Another situational question: “How would you tell a client about a very big problem?” The answer: “I’d be super fair. Explain that I made a mistake. Pressed by time. I’d maximize the effort of data recovery through involving the team. I’d take responsibility.”
No deflection. No blame. Just ownership. In 70 interviews, maybe five people answered like that.
The real interview is the conversation
Here’s what 70 interviews taught me: the best developers aren’t the ones who can recite the event loop from memory. They’re the ones who can describe a problem they solved, explain why it was hard, admit what they got wrong, and articulate what they’d do differently.
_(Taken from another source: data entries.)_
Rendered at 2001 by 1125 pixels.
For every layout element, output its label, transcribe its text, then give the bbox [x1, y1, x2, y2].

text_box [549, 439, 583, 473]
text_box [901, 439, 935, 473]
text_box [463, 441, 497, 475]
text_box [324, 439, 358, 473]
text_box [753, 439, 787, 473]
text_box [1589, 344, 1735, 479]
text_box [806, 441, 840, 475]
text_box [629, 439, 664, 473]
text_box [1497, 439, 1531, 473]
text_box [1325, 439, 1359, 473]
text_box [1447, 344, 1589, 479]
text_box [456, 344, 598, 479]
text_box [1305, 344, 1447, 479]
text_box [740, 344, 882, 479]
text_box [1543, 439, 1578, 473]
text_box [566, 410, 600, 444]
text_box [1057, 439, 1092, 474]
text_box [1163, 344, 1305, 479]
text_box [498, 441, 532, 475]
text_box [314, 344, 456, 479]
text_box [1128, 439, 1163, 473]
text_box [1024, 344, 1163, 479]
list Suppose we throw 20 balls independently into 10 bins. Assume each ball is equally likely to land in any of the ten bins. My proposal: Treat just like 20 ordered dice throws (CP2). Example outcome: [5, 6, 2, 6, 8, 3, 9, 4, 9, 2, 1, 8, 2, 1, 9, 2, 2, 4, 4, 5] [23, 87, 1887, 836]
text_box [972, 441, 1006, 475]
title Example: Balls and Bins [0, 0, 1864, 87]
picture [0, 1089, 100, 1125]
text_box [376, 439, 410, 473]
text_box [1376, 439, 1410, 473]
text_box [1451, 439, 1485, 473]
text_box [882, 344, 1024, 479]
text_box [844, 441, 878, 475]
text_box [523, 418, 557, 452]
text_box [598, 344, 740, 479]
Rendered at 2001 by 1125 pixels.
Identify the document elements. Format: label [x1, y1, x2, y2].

One candidate talked about optimizing 300 parallel tests that were timing out. He didn’t have a textbook answer. He tried things. Failed. Tried more things. Eventually solved it by running the suite on his gaming PC at home. That’s not elegant. But it’s real. And the thinking behind it, the willingness to keep pushing, was worth more than a clean whiteboard solution.
Another candidate, a former Amazon manager with 20 years of C++ experience, said something I think about often: “I want to become an expert in as many things as possible. I won’t miss C++. And people management. I’m a bit saturated.”
Twenty years of experience, and he was still hungry. Still willing to start over as a beginner in a new stack. That’s the person you hire.
What I’d change
If I could redo those 70 interviews, I’d cut the trivia in half. I’d keep closures and async because they reveal how someone thinks about code. I’d drop hoisting, falsy values, and most of the “gotcha” questions. Nobody writes production code that depends on knowing that typeof null === 'object'.
I’d spend more time on stories. “Tell me about code you’re proud of.” “Tell me about a time your team broke something in production.” “What did you learn from the worst project you’ve ever been on?”
And I’d always, always ask: “Who would you avoid in your team?” Because the answer tells you who they are. Not who they pretend to be in an interview. Who they actually are when the work gets hard and the people get difficult.
Seventy interviews. Seventy careers. Seventy different paths through the same tangled web of JavaScript, career ambition, difficult clients, and the universal human need to be seen and trusted.
The technical questions were never the point.